1. The myocardial perfusion defect area in STEMI patients is uncorrelated with cTnI and hs-CRP concentration (P>0.05), and positive correlation with NT-proBNP concentration (r=0.793, P<0.05). The myocardial perfusion defect area in STEMI patients is uncorrelated with LVEDV and LVESV (P>0.05), and negative correlation with LVEF (r=-0.609, P<0.05).
2. The level of age, history of hypertension and diabetes, HDL-C, LDL-C, hs-CRP, cTnI, LVEDV, LVESV and LVEF among the MACE group and non-MACE group, had no statistically significant differences (P>0.05). There were apparent differences between the MACE group and non-MACE group, which in the myocardial perfusion defect area, NT-proBNP concentration and vascular lesion, the differences were statistically significant (P<0.05 or 0.01).

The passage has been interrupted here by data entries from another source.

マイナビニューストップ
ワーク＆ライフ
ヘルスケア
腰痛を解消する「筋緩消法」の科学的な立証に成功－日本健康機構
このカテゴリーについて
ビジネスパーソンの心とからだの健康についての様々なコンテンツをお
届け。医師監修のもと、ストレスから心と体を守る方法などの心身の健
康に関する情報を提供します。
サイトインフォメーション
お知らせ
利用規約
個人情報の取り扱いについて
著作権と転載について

3.ROC curve analysis showed that the area under the curve of myocardial perfusion defect area was 0.700 (cut-off value=14.06%, sensitive=84.2%, specificity=62.5%, Youden index=0.467, P<0.05). And the area under the curve of NT-proBNP concentration was 0.644 (cut-off value=1609 ng/L, sensitive=44.7%, specificity=87.5%, Youden index=0.322, P<0.05). The difference of the area under the ROC curve among two predictors had statistically significant (P<0.05). Combined testing (sensitive=94.7%, specificity=50.0%, Youden index=0.447, P<0.05).
4. There were obvious differences in MACE incidence between the two group, the differences were statistically significant (P<0.05).
1. The value of myocardial perfusion defect area in the prognostic evaluation of MACE with male STEMI patients was better than NT-proBNP concentration.
2. Myocardial perfusion defect area can be a predictor of risk stratification in male STEMI patients, predict the risk of MACE, and the best cut-off value of myocardial perfusion defect area was 14.06%.